Did Microsoft rip the Transmit logo for use in Visio 2010? That's the question we're asking today.
Microsoft appears to have ripped and used a logo from popular Mac Software, Transmit 3. The creators of the logo, Panic Software, say they are "bemused" by the rip but have no plans for a lawsuit. Neowin spoke to Panic co-founder Cabel Sasser who confirmed the rip. "We're just constantly bemused at the number of times our truck gets, well, ripped off" he said in an email to Neowin.
Microsoft has included the logo in Visio 2010 as part of its inbuilt offering of shapes. The logo appears to have been stripped down of detail and vectorised to enable it to scale for diagrams within Visio. Neven Mrgan, designer at Panic, calls it a "full-on (and awful) trace of the Transmit icon."

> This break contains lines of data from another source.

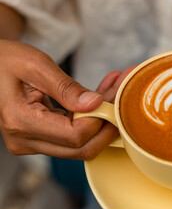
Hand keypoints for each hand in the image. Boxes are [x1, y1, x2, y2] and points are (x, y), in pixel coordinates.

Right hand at [0, 40, 117, 159]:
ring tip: (114, 88)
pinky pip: (73, 136)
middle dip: (108, 123)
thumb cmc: (5, 61)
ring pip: (81, 143)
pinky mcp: (40, 139)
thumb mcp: (36, 65)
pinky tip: (101, 94)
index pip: (75, 135)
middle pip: (81, 148)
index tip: (115, 97)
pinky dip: (91, 118)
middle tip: (123, 95)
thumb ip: (66, 87)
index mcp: (21, 121)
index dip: (100, 120)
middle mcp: (25, 141)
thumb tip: (95, 104)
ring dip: (102, 119)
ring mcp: (32, 143)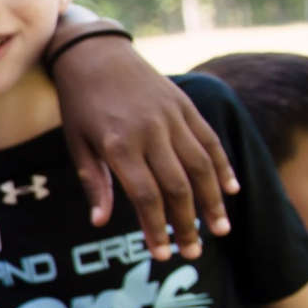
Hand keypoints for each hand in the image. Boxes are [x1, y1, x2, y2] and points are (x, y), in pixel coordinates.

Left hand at [51, 35, 237, 260]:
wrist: (95, 53)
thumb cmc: (79, 105)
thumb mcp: (76, 143)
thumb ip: (94, 182)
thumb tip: (99, 223)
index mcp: (118, 145)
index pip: (145, 196)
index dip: (156, 228)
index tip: (161, 254)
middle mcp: (150, 132)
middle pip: (177, 187)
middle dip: (187, 224)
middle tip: (193, 253)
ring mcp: (172, 117)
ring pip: (200, 166)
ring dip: (212, 201)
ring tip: (220, 230)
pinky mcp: (185, 105)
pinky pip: (209, 140)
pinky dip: (222, 165)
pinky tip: (231, 190)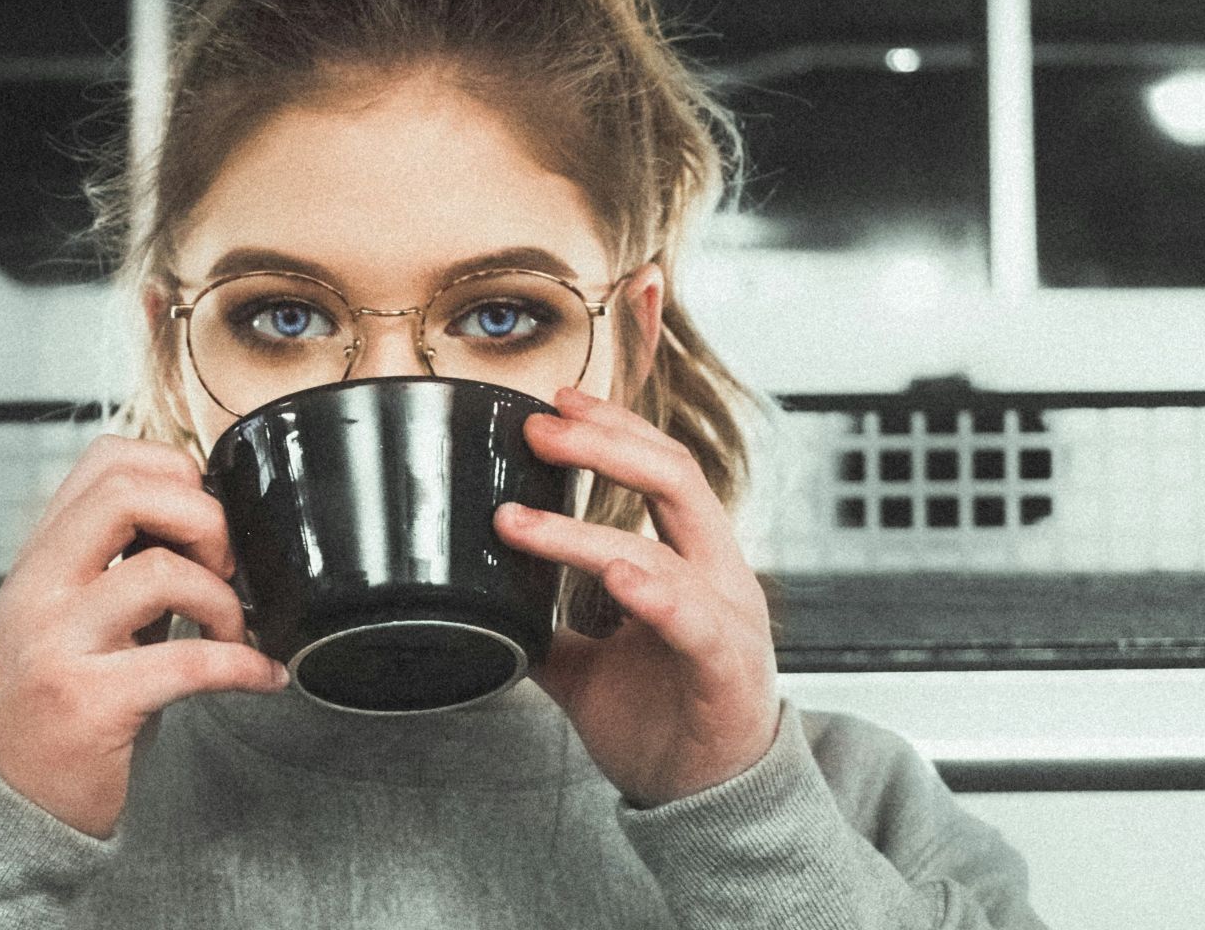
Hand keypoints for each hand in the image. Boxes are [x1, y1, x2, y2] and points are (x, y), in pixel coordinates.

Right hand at [0, 435, 288, 837]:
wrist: (15, 804)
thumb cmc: (62, 705)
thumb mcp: (76, 615)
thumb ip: (120, 562)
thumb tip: (209, 516)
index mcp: (39, 558)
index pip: (105, 460)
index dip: (176, 472)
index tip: (205, 523)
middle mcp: (37, 589)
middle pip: (127, 493)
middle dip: (205, 519)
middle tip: (227, 568)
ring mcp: (56, 644)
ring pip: (160, 571)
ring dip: (223, 601)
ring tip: (233, 633)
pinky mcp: (88, 703)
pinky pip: (188, 662)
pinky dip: (244, 665)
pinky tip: (261, 676)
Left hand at [493, 388, 779, 807]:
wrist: (710, 803)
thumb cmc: (663, 722)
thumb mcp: (588, 665)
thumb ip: (545, 626)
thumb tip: (478, 603)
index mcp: (692, 560)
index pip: (663, 468)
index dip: (614, 428)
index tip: (556, 401)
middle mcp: (717, 575)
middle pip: (675, 478)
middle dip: (604, 444)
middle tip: (537, 427)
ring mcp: (726, 620)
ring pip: (663, 550)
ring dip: (583, 532)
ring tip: (516, 521)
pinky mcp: (726, 670)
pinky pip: (693, 621)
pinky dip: (653, 594)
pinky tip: (616, 576)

The original Transmit icon was made over 10 years ago for Mac OS 7. When Mac OS 8 came out, the UI appearance had a lot more colour and shading, and icons could have alpha channels. So, Panic updated the logo too. The logo has seen several changes since 10 years ago but remains largely the same. It was originally drawn in Photoshop and the current version was created in Adobe Illustrator. All the icons were developed by The Iconfactory team.
This isn't the first time the famous truck has been ripped and used elsewhere. Panic have even set-up a page to mock the ripoffs they have witnessed over the years. According to Sasser there are over 300 more examples that aren't posted on that page. We asked Sasser if the company has ever taken action over the use of the logo. "For the most part, it's not worth it" he explained in an email. "Trying to hunt down the guys behind these sites, and make a stink, both isn’t our style and can be an incredibly frustrating waste of time. We do make an exception for particularly large, egregious rip-offs — whole site rip-offs, or giant uses of the icon, or rip-offs that might cause consumer confusion, always a key test of trademark law. In this case, we generally reach out to the site owner with that polite but strongly-worded e-mail, and 99% of the time it’ll been fixed."
One example that Sasser shared with us is from Rogers Canada:
Neowin contacted Microsoft for comment on the claims. “Microsoft respects IP. If parties have questions about trademarks or other issues, we encourage them to contact us through proper channels to address any concerns," said a Microsoft spokesperson.
In December 2009, Microsoft's MSN China was accused of ripping off and stealing content from Plurk, a social networking site. Microsoft later admitted the rip and suspended access to the Juku beta it had created. In early November 2009, blogger Rafael Rivera discovered that Microsoft illegally used GPLv2 code in a Windows 7 USB/DVD tool. Microsoft officials came clean and offered the tool for download alongside the tools source code.